Ever found a webpage that doesn’t do what you expected? Found a button that doesn’t click or seen a little red X where an image should be?
The finished product of a live website can sometimes look quite simply like a collection of pretty images, text and interactive buttons, however, behind the scenes there is an incredibly complex set of instructions which have been carefully constructed and laid out for the browser to read and interpret to create the website that you see before you.
Web developers have an incredibly tough job to select the best programming language (as there are a number of languages understood by browsers) and compile a set of instructions, known as code, to deliver a quality website both in terms of functionality and appearance.

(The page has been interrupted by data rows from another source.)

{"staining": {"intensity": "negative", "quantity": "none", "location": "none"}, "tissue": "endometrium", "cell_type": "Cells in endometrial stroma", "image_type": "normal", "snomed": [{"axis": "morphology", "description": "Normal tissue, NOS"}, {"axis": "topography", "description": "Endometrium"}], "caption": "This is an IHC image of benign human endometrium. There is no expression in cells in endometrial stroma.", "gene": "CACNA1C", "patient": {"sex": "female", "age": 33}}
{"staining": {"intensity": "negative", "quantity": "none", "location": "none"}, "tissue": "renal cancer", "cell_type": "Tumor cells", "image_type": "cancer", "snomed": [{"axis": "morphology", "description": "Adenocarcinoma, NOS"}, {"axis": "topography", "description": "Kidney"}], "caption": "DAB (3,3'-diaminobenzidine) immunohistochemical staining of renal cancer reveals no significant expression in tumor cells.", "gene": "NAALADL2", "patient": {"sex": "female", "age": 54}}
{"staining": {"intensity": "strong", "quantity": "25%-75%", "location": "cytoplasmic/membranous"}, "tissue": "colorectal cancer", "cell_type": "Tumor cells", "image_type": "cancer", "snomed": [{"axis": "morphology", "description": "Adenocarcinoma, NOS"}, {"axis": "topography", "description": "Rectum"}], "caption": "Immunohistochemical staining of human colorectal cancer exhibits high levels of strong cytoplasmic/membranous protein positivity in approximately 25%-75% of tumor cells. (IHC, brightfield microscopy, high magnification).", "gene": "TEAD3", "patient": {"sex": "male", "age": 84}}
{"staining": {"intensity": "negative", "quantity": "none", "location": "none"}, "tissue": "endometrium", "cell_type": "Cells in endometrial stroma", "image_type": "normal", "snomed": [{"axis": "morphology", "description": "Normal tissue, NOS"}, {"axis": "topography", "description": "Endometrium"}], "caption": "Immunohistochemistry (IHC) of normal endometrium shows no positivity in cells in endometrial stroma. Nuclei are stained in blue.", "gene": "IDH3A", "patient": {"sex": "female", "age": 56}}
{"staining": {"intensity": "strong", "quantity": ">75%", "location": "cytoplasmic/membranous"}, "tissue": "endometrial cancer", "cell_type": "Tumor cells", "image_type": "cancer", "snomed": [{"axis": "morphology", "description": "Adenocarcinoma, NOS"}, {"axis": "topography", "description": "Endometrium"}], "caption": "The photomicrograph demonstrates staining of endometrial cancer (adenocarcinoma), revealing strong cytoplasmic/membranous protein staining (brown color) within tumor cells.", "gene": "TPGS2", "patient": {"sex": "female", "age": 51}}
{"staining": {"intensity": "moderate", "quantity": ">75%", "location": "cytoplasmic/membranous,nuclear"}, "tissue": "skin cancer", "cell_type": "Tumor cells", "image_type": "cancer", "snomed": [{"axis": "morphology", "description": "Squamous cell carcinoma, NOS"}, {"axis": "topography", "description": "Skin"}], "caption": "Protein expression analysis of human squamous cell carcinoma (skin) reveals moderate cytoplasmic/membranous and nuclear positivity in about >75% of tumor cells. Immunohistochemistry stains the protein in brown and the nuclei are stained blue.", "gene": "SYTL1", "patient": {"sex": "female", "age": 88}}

Once the developer has generated this vast set of complex code, it is then vital that it is tested before the site goes live and is handed over to the client.
In basic terms testing ensures a number of things:
- That the functionality matches that of the business requirements, and that nothing has been missed.
- That the code has produced a user friendly site, that is intuitive, smooth and has functions that work as they should.
- That the site's appearance is professional and consistent.
- That no bugs or errors have been picked up that could cause future problems or harm to computers.
As well as ensuring all of the above is correct, the site must then be tested across the variety of different browsers used across the world, including desktop, mobile phone and tablet browsers.
It is also really important that someone other than the developer tests the site as the developer knows what it is expected to do. This is called ‘The Curse of Knowledge’ and in brief terms it makes it impossible for someone who has knowledge of the site to imagine the site from the perspective of someone who doesn’t have that knowledge.